## MATERIAL SHOWN
....
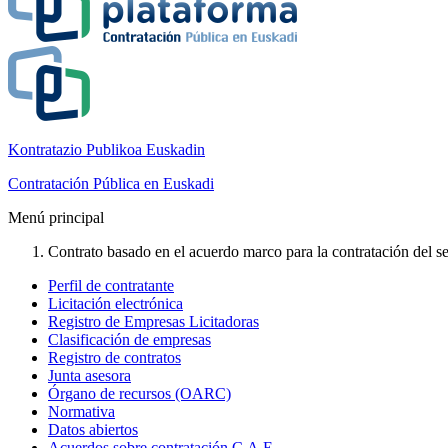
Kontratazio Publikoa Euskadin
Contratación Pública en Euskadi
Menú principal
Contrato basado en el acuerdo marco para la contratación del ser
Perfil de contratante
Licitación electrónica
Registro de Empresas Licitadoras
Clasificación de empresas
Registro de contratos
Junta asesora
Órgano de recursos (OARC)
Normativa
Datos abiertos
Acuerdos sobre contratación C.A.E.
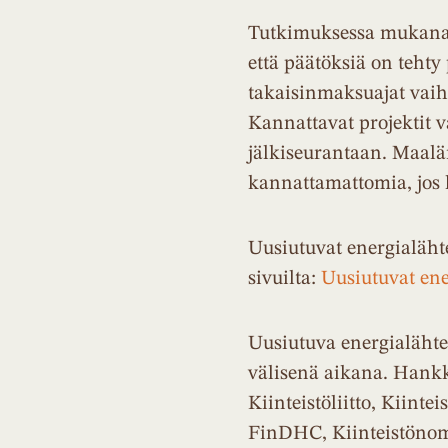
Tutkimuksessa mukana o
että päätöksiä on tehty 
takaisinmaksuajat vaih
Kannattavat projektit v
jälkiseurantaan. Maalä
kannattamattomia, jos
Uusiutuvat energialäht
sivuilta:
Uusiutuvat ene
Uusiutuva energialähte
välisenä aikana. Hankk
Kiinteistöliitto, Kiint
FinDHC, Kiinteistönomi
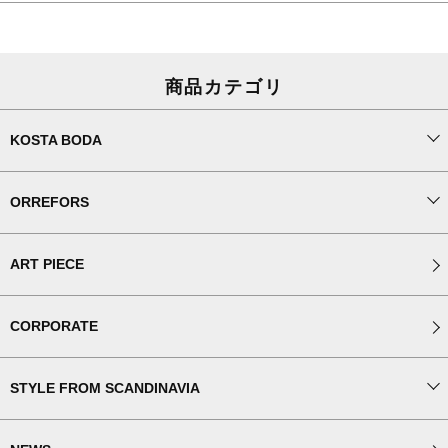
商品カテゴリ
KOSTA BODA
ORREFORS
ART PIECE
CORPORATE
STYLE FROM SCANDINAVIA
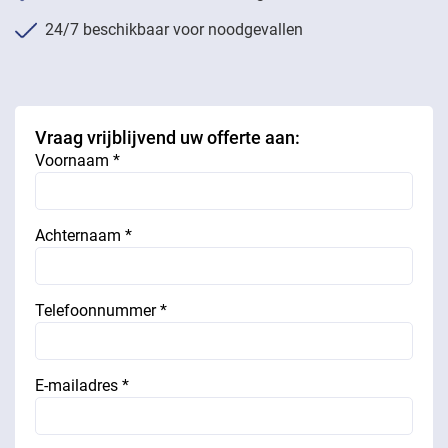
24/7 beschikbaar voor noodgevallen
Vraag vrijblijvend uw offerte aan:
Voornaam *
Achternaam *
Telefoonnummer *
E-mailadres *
....
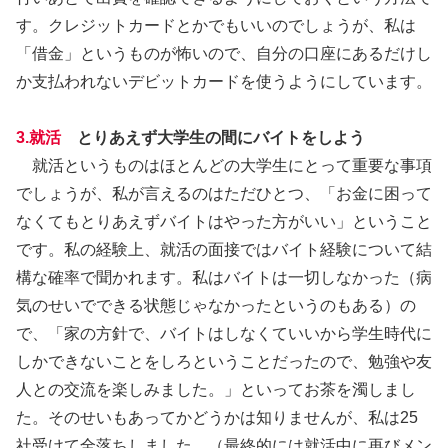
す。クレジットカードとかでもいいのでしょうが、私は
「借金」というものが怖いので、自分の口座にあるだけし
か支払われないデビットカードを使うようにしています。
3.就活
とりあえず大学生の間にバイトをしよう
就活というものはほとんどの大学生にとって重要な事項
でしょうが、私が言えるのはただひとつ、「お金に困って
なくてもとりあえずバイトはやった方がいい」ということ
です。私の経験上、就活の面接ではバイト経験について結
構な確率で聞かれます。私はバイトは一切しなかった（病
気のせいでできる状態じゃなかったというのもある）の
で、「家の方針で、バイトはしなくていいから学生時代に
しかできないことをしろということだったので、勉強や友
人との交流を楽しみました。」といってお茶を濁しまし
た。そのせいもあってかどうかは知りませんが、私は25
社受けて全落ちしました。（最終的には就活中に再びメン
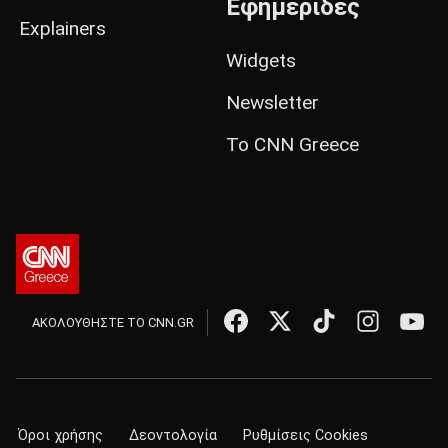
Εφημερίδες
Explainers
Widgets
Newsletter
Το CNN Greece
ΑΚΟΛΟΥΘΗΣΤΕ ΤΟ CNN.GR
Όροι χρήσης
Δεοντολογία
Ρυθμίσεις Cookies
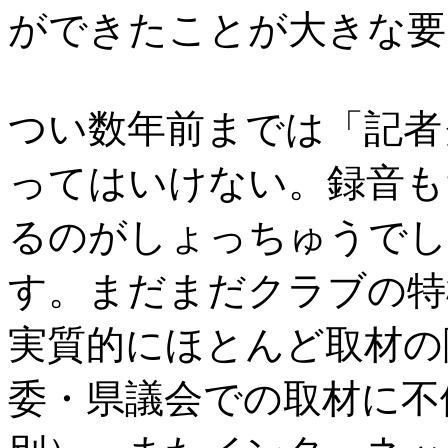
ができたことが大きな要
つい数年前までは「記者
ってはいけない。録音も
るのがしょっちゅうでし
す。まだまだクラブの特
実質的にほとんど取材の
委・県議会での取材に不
....
Find and copy every line in the items that contains the word "Uusiutuvat". Case counts.

Uusiutuvat energialäht
Uusiutuvat ene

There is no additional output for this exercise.